Correll made the sign from three slabs of 6-mm-thick Dibond® aluminum-composite-material sheet. He lightly sanded them, prepped the faces with 3M’s Primer 94 adhesion promoter and finished with Nova Color’s acrylic-latex paint. To paint the letters, he first plotter-cut the mask with GerberMask material on a Graphtec FC3100-60 cutting plotter. To paint the grain bin, he created a transparency of his sketch and projected it onto the panels’ surfaces to paint it.

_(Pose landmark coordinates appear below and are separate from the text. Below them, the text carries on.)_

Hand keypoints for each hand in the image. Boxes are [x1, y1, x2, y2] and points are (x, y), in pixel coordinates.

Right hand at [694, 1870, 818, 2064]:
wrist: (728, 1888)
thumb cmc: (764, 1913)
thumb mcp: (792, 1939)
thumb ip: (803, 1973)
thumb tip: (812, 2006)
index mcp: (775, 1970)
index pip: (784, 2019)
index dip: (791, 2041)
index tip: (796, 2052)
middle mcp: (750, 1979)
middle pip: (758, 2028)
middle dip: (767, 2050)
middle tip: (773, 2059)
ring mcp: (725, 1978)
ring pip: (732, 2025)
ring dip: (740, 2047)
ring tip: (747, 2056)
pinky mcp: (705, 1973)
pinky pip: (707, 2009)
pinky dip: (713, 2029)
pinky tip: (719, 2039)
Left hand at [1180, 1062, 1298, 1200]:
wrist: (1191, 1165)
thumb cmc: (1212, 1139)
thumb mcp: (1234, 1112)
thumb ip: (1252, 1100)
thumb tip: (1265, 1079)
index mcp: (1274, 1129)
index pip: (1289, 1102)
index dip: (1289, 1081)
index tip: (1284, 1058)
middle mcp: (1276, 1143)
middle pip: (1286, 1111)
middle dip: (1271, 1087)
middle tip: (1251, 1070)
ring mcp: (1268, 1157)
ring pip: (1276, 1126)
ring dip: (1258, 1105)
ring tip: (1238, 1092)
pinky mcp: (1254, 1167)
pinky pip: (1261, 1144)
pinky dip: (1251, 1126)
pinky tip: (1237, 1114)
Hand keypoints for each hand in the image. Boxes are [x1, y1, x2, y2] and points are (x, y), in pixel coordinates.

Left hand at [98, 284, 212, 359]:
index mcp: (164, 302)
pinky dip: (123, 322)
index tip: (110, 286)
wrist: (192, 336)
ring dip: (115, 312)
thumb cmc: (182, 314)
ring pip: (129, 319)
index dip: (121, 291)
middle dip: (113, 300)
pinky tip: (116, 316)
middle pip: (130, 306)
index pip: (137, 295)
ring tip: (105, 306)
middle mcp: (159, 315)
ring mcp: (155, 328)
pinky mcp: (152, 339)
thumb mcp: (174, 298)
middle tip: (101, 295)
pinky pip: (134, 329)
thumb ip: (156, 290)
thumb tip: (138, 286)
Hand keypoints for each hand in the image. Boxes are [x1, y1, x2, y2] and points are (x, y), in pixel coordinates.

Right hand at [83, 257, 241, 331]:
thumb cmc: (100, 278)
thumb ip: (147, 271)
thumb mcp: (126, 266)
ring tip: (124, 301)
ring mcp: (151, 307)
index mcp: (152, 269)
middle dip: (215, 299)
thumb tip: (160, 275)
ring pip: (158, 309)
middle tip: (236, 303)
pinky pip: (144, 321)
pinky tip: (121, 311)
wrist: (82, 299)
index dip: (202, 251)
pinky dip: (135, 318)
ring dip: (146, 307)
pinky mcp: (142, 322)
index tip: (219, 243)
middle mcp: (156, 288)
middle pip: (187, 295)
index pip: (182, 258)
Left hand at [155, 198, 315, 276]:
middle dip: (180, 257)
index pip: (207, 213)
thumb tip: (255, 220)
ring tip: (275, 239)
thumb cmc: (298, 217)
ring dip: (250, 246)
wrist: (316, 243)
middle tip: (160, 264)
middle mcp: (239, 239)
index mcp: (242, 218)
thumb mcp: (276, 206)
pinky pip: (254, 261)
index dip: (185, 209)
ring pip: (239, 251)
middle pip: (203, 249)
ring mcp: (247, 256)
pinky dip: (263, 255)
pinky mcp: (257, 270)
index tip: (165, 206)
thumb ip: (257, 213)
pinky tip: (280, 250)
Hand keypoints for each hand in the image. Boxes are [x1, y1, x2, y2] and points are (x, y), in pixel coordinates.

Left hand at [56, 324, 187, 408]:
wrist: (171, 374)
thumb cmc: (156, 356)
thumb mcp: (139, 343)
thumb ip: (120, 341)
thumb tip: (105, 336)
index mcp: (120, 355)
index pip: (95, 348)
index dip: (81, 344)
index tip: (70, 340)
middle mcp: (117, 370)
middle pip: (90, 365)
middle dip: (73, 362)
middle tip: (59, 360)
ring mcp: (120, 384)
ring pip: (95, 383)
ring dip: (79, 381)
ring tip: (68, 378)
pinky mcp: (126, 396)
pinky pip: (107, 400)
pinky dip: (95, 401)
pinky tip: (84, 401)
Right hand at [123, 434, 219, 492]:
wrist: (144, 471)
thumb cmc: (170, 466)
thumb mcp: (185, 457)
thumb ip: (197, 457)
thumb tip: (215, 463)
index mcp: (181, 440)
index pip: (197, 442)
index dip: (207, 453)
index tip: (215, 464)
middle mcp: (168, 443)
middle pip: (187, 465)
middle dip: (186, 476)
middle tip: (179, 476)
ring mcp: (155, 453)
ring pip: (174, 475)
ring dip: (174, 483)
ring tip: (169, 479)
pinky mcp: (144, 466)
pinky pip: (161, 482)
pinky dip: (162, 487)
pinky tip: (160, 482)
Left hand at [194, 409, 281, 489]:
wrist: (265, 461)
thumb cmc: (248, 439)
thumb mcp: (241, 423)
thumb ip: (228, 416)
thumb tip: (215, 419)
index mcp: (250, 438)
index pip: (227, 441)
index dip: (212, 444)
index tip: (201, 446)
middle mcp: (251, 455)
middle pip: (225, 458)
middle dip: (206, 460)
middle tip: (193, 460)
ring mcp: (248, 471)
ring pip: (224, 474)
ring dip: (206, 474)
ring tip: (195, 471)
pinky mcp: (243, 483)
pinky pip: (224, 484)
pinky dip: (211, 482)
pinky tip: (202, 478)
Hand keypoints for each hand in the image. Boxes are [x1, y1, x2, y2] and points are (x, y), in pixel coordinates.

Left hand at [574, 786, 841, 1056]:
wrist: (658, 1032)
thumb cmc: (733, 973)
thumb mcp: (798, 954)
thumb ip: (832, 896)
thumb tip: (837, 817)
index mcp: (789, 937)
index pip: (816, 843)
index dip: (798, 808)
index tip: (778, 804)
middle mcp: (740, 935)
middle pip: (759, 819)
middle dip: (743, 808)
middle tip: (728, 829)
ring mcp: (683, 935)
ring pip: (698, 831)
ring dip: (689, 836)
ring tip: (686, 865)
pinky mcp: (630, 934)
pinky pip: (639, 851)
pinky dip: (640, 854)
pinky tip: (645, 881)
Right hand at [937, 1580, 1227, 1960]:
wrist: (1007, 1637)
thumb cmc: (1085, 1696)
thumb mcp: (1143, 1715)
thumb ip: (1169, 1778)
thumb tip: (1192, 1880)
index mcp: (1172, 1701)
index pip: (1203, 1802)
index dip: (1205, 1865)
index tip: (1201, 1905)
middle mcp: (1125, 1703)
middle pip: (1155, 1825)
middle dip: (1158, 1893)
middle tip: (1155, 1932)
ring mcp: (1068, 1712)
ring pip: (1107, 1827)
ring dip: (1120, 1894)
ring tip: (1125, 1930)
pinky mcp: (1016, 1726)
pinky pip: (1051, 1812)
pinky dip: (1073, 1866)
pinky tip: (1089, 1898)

To align the pieces, Correll glued small pins to the back of the large, main panels and drilled matching holes into the two smaller pieces. He glued scrap Dibond pieces to the back to properly space the large piece where it overlapped the smaller panels. To more easily transport the 43 x 90-in. sign out of state, he built the sign in pieces that would fit inside a 26 x 92 x 1.5-in. shipping box – a larger crate would’ve incurred higher freight charges.

Correll also built a cool, retro sign for a shop closer to home. Janna Vascomi, who’s operated Bernie’s Grill in Faribault with her husband for 18 years, decided to open a gift store – named, simply, Finally a Gift Store – with her daughter across the street. After having purchased the building, and remodeling it to create an exposed-brick, throwback appearance, they opened their store in mid-October. He built the sign from ¾-in.-thick MDO with ¼-in.-thick, raised-PVC letters and a frame. He fabricated the woman’s visage on Dibond, and installed it with ½-in.-deep standoffs. He coated the sign and letters with acrylic-latex paint, and created the portrait with NovaColor artists’ acrylics.